Happy Birthday to Exile on Main Street! Love the dancing proto-squeegee man in this….
I love Tiny Revolution as a political site. Here Bernard Chazelle switches to another passion of his, and serves up some musicological theorizing about a song my old caddymaster hailed as the greatest hangover song of all time.
In the process he makes some broad comments about the Stones, and the old Beatles-v.-Stones flame war which, surprisingly, doesn’t devolve into absurdity in the comments section. Some bright people posting. Here’s his bottom line on the Stones:
They’re no songcrafting geniuses, their melodies are often banal, their harmonies simplistic, their lyrics silly or offensive, and they’re passable instrumentalists. Naturally, the Stones are the greatest rock band ever.
What gives? The thing is, in rock ‘n’ roll none of these things matter all that much.
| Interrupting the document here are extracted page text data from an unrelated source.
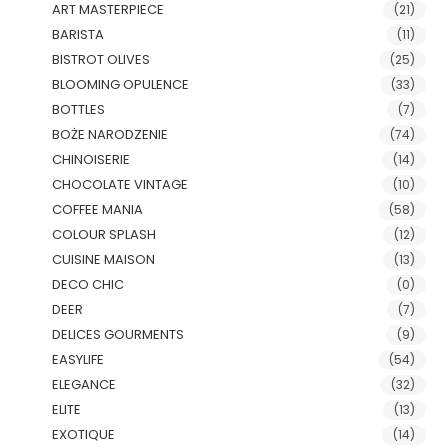
ART MASTERPIECE
(21)
BARISTA
(11)
BISTROT OLIVES
(25)
BLOOMING OPULENCE
(33)
BOTTLES
(7)
BOŻE NARODZENIE
(74)
CHINOISERIE
(14)
CHOCOLATE VINTAGE
(10)
COFFEE MANIA
(58)
COLOUR SPLASH
(12)
CUISINE MAISON
(13)
DECO CHIC
(0)
DEER
(7)
DELICES GOURMENTS
(9)
EASYLIFE
(54)
ELEGANCE
(32)
ELITE
(13)
EXOTIQUE
(14)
No rock tunesmith holds a candle to Gershwin or Cole Porter, anyway. Craftsmanship is not the point.
What’s the point then? To convert high energy into art. Rock is about emotion, not style; feeling, not beauty; desire, not sensuousness. Rock is not about courtship, it’s about sex.
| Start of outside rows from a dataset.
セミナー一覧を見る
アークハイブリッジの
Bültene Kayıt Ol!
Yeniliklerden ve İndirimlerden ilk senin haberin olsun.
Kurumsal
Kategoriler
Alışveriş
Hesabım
That no other sub-genre of western music shares rock’s “kinetic primality” (I just made up the phrase, no doubt the high point of this post) has a two-word explanation: the blues. Yes, you can always rely on white rock musicians to misappropriate the blues as a vehicle for affected maturity, self-importance, and pretentiousness — Muddy Waters Meets Nietzsche kind of thing. But the Stones, bless their souls, have always remained loyal to the spirit of the idiom, which is to channel misery into joy, not to channel misery into more misery. If rock is a rhythm, a riff, and an attitude, then no one beats the Rolling Stones.
As regards the specific song, Chazelle says, “‘Sweet Virginia’ is a 16-bar country blues. (An anti-drug song, I guess?) Like Dylan’s “Idiot Wind,” it begins on the subdominant of the key (a classical device going back to the fugal tradition of Baroque music) and on to the cadence II-I.” I can’t really see Keef thinking like that (and I don’t think that’s what Chazelle is saying. Only that there is some sort of intuitive/instinctive genius at play in the process of writing pop songs.)
And thinking about the song got me thinking about my old caddymaster, an early hero to the thirteen-year-old me. The power of the Google was impressive. I found him. Insurance company exec; donated well over $10 grand to Republican candidates in ’08. Another hero bites the dust. But he was right about “Sweet Virginia.”